Don’t expect wash cloths and additional towels to be provided in business hotels, so consider bringing your own – useful for onsens and footbaths as well!


Food is such an individual thing that making recommendations is difficult. We were surprised when Alex took a liking to salmon sashimi at age one and a half. Now he only likes it cooked. If visiting a sushi restaurant it may be wise to check first if they serve something other than just raw seafood – even if it’s just egg (tamago) and cucumber rolls (kappamaki). Noodles are cheap are often popular, though messy. If you find yourself or the kids tiring of Japanese food then there are plentiful options other than the McDonalds of this world.

We found a lot of restaurants on department stores food levels sold western friendly kids meals, including a toy. Others may have a plastic bowl and kids cutlery available – they will usually offer it without your asking. That said, Alex taught himself to use chopsticks.

One thing we noticed was the lack of fresh fruit and vegetables served in restaurants. When we came across a supermarket or greengrocer we would often buy some fruit to take back to the hotel. Some of it is of very high quality – we have had great apples and strawberries. And yes, if you like you can pay $30 for a couple of peaches, but I believe they are meant as gifts and not for casual snacking.

You can also get meals from convenience stores, anything from hot dumplings and pasta to salads. They are okay.

One issue you may find is the traditional Japanese breakfast, which is quite different from the western version. You will usually find a bakery close to a train station and these serve up a delicious variety of products.

There should be no issues finding treats for kids. The problem will be stopping them from overindulging!

Water is generally fine for drinking from the tap and there are plenty of juices and soft drinks available. Milk can be purchased from convenience stores, though flavoured milks offerings are usually quite limited.


Travelling around Japan can be frustrating for the exuberant kid. You generally won’t see many kids running and dancing around the streets or trains (though there are exceptions) and shouting noisily. As Alex got older we found it important to include some kids time into our day. Japanese outdoor playgrounds exist but may not have the range of equipment found elsewhere and also tend to have gravel rather than grass or cushioning materials. We’ve found them associated with some park areas. Some shopping centres also have rooftop playgrounds – for example the Odakyu department store in Shinjuku. More fun can be had at indoor shopping centre playgrounds like those operated under the Yu Kids banner.

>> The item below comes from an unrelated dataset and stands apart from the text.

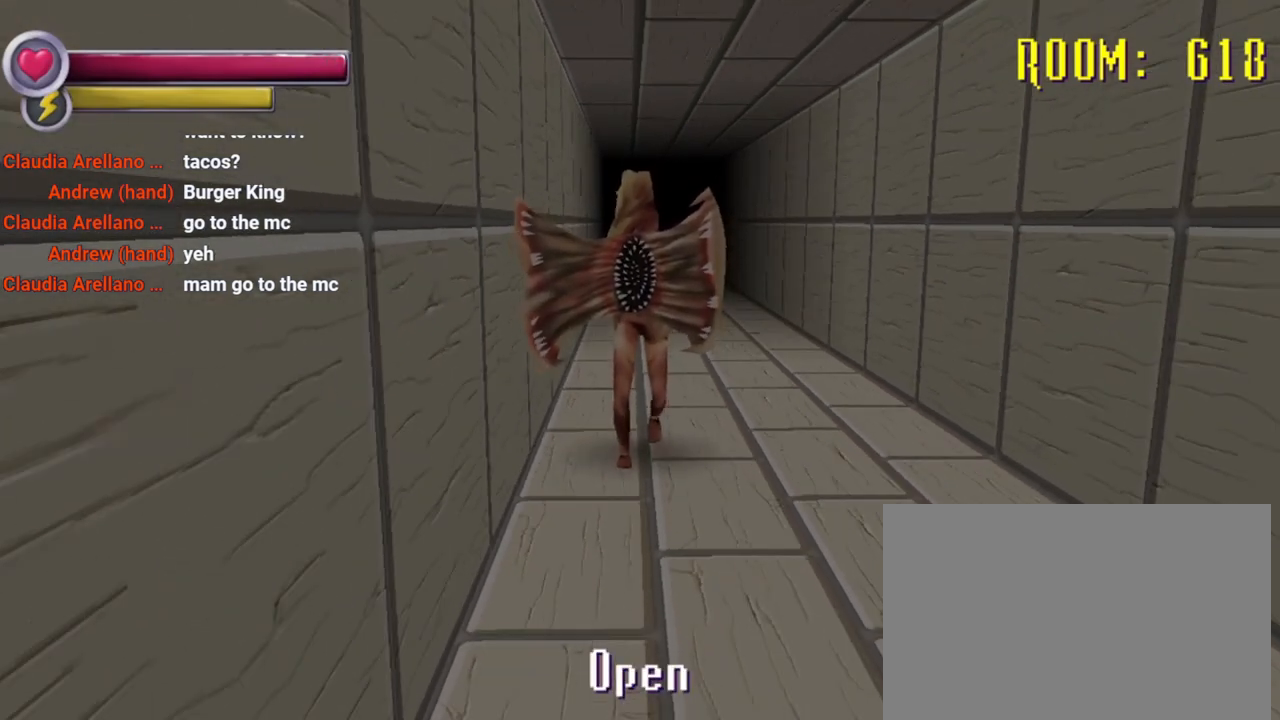
{"buttons": [], "left_stick": "down", "right_stick": "center", "events": [[233, "left_stick", "down"]]}
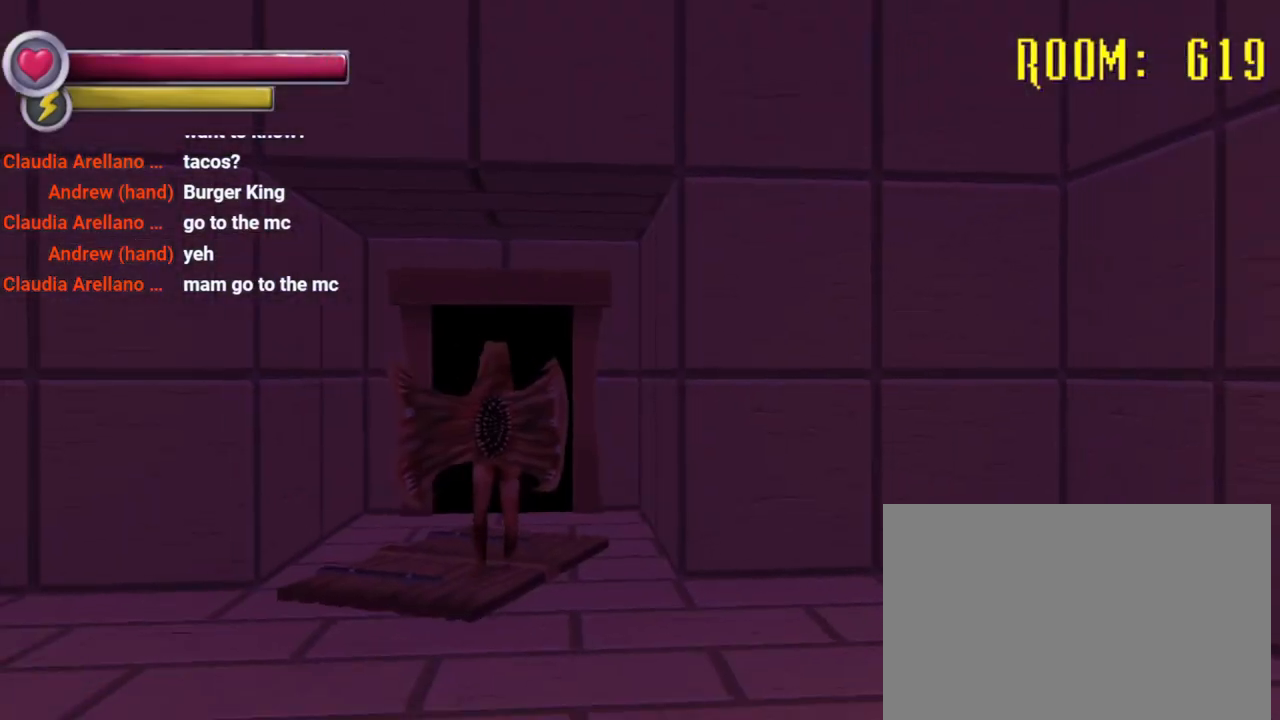
{"buttons": [], "left_stick": "center", "right_stick": "right", "events": [[67, "right_stick", "right"], [367, "left_stick", "down-right"], [467, "left_stick", "center"]]}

Amusement parks are another option. They range from the massive Tokyo Disneyland (good for four year olds and up) and Fuji Q park, which includes Thomas World for the young ones, to small suburban parks with slower rides that will still keep the little ones happy. Entrance fees are usually small, you pay for Y200 – Y300 for individual rides. These parks may be associated with zoos which are often rather old fashioned in design and not particularly animal friendly. Aquariums are another option.

If you have some time around Kansai International Airport consider visiting Seacle at Rinku Town. There is a Yu Kids playground, Nishimatsuya and other kids shops, a small amusement park and Ferris wheel and a big indoor play area for kids of age four and up which looks pretty impressive from the outside.

Quirky Japan

It’s amazing what kids will find interesting in Japan. Alex developed obsessions with level crossings, beeping pedestrian crossings, automatic toilets, vending machines and riding the chairlifts that aren’t just restricted to the snow. Others will enjoy listening to a shamisen, the bowing deer of Nara and Miyajima Island, the neon canyons of Shinjuku and  Osaka or climbing up the ladders in an authentic Japanese castle. The possibilities in Japan are endless and you can get many more ideas from this blog.